Mais d'aller plus à ces batailles
Où tonnent les foudres d'enfer
Et lutter contre des murailles
D'où pleuvent la flamme et le fer, —
Puisqu'il sait qu'en ses destinées
Les nostres seront terminées.
Et qu'après lui notre discord
N'aura plus qui dompte sa rage, —
N'est-ce pas nous rendre au naufrage
Après nous avoir mis à bord ?

Un autre mérite de Malherbe, c'est d'exceller à conduire la période poétique. Grâce à l'inversion, dont toutefois il n'abuse pas, il tient l'esprit en suspens et l'imagination en éveil ; c'est un secret de poëte. Une seule strophe va nous donner dans leur ensemble et à leur plus haut degré toutes les qualités poétiques de Malherbe :

Apollon a portes ouvertes
Laisse indifféremment cueillir
Ces belles feuilles toujours vertes
Qui gardent les noms de vieillir ;
Maïs l'art d'en faire des couronnes
N'est pas sceu de toutes personnes,
Et trois ou quatre seulement,
Au nombre desquels on me range,
Savent donner une louange
Qui demeure éternellement.

Cette strophe nous offre en outre un des traits saillants de la physionomie morale du poète, sa confiance en son génie. Il ne doute pas que ses œuvres aillent à la postérité.
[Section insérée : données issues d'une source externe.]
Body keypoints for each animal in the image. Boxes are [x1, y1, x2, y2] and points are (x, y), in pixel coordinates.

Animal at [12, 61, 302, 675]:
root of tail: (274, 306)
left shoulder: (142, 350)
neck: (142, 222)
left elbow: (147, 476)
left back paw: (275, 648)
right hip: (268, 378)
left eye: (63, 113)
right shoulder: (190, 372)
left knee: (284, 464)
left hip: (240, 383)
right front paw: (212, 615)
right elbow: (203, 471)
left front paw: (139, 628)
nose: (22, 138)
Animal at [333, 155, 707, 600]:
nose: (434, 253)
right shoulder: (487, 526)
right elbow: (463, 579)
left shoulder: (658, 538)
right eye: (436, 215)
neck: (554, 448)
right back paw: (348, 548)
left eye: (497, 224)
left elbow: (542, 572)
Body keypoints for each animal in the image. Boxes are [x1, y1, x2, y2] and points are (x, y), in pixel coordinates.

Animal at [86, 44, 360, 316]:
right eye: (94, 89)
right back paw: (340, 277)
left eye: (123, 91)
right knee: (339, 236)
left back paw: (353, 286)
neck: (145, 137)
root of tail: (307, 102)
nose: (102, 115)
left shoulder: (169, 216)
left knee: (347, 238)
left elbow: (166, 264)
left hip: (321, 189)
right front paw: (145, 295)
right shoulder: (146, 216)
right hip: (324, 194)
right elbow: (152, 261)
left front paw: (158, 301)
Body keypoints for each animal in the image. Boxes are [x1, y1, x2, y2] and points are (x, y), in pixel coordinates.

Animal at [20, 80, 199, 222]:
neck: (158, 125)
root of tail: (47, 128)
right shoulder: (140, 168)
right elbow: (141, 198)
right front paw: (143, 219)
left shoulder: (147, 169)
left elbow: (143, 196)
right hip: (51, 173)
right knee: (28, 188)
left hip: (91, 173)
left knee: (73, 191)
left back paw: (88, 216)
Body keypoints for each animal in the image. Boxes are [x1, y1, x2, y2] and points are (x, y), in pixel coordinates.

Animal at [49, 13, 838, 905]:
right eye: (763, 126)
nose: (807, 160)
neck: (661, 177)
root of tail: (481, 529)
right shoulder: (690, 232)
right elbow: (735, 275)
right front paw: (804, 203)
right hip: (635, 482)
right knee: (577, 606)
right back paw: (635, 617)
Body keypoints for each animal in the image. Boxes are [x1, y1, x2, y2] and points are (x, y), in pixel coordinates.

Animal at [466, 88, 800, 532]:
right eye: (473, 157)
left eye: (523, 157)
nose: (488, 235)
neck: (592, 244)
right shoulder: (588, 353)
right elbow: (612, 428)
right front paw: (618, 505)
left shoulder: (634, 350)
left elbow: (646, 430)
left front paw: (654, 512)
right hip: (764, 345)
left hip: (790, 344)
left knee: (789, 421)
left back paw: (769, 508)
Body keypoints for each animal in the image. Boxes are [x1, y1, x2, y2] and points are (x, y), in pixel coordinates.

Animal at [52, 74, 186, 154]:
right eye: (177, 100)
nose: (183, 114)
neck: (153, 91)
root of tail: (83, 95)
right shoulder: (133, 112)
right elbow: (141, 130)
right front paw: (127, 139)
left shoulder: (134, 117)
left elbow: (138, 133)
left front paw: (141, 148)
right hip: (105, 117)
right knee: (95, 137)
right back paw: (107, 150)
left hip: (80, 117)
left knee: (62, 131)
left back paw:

Ailleurs il dit :

Ce que Malherbe écrit dure éternellement. (Sonnet à Louis XIII.)

La critique des contemporains ne l'inquiète pas, il la connaît et il la dédaigne : « Le mépris qu'elle aura fait de mon ouvrage, dit-il-, je le ferai de son jugement ». (Les Œuvres de messire François de Malherbe (1 vol. in-12, Troyes, 1635, p. 392).

La postérité n'a pas tout gardé de Malherbe ; mais elle n'a oublié ni les stances de consolation à du Perier, ni celles aux ombres de Damon, ni celles dont se compose la Prière pour le roi Henri le Grand allant en Limousin. Elle n'a pas oublié l'ode sur l'attentat de 1605 : « Que direz-vous, races futures, » qui a donné l'éveil au génie poétique de La Fontaine, et moins encore l'ode à Marie de Médicis sur les heureux succès de sa régence. Elle sait que « le premier en France » il a reproduit la majesté et le sublime des prophètes dans l'imitation du psaume CLXV, qui commence par ce vers :

N'espérons plus, mon âme, aux promesses du monde.

Surtout elle se souvient que, parvenu sans défaillance au terme de sa longue carrière, Malherbe écrivit l'ode à Louis XIII sur le siège de la Rochelle, qui est son chef-d'œuvre, et qui témoigne combien il était fondé à dire de lui-même :

Les puissantes faveurs dont Parnasse m'honore
Non loin de mon berceau commencèrent leur cours ;
Je les possédai jeune et les possède encore
A la fin de mes jours.

On ne dit rien de la prose de Malherbe, et l'on a grand tort ; car, par ses traductions du de Beneficiis de Sénèque et de la trente-troisième décade de Tite-Live, il a fort avancé le travail de Vaugelas, et par sa lettre à la princesse de Conti il a fait la moitié de la besogne dont on attribue tout l'honneur à Balzac.

Eugène Nicolas Géruzez (1799-1865), Histoire de la littérature française.